How Forgotten Local Plants Could Ease Malnutrition in East Timor

The Australian owners of a restaurant in East Timor are hoping to use their passion for the local cuisine to combat malnutrition in the tiny Southeast Asian nation.

East Timor has Asia’s worst rates of child malnutrition, with more than 50 percent of children suffering from stunting – a condition that permanently affects their mental and physical development – according to the United Nations.

But this is not primarily due to a shortage of food – instead, the U.N. children’s agency UNICEF blames a lack of education and knowledge about local foods.

Development worker turned restaurateur Mark Notaras said traditional dishes like batar da’an – a kind of corn stew served at his Agora Food Studio restaurant in the capital Dili – were looked down on as “poor people’s food.”

“If you came to visit Timor, you could eat at 150 restaurants and never find it on a menu,” he told the Thomson Reuters Foundation.

Notaras and his wife, Alva Lim, launched the non-profit Timor-Leste Food Innovators Exchange (TLFIX) last year to educate people across the country about cooking with healthy and local ingredients.

They hope to persuade them to supplement diets of white rice and instant noodles – which provide cheap calories but little nutrition – with the indigenous plants that grow there.

“We encourage people to eat a wider array of foods they already have around them in order to improve their nutrition,” said Notaras.

UNICEF already trains mothers in East Timor to provide more nutritious meals, showing them how to incorporate locally grown carrots and leafy greens into the rice that children are traditionally fed.

Lim and Notaras take a more innovative approach.

“We use food storytelling and food innovation to promote better livelihoods, including through nutrition,” said Notaras.

In doing so, they are joining a worldwide movement to return to local produce as populations have shifted away from traditional diets to increasingly consume imported foods that tend to be cheaper but less nutritious.

Organizations like the Rome-based non-profit Bioversity International are trying to reverse that trend by promoting indigenous crops, such as “Mayan spinach” in Central America.

That requires governments to introduce policies that encourage local crops rather than imports, and individual behaviors may need to change too, said Ronnie Vernooy of Bioversity International.

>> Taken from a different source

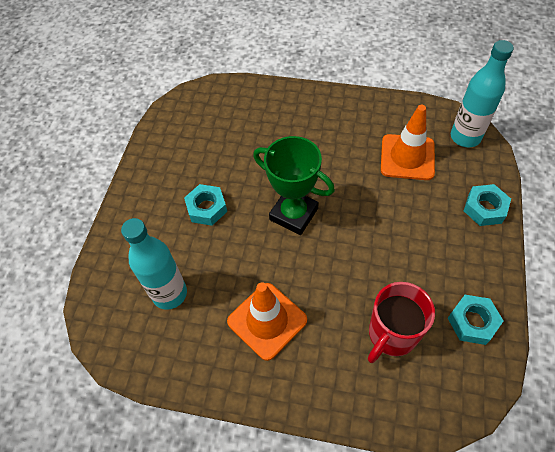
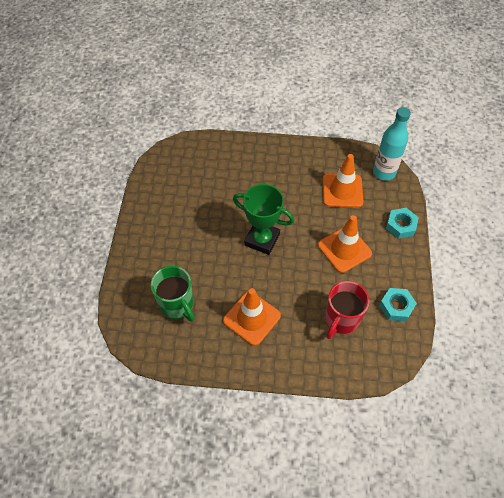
camera: 10 degrees left, 0 degrees up
turquoise bottle [121,218,187,310] -> green mug [151,266,195,322]
turquoise nut [184,184,227,226] -> none
none -> orange traffic cone [318,215,372,273]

“People may need to invest more time in going to the local market rather than just the supermarket,” he told the Thomson Reuters Foundation by Skype from the Netherlands.

But it may not be that simple.

Rice grown in East Timor can cost three times as much as the low-quality varieties imported from Vietnam, said Notaras, and changing attitudes and market dynamics could take decades.

Lim said she hoped the people of East Timor could push back against the processed food that has flooded the Philippines, where her family originates, and where “the same few bottled and packet sauces” have become ubiquitous.

“There is a lot of diversity in this region and I will be incredibly sad if it disappears,” she said.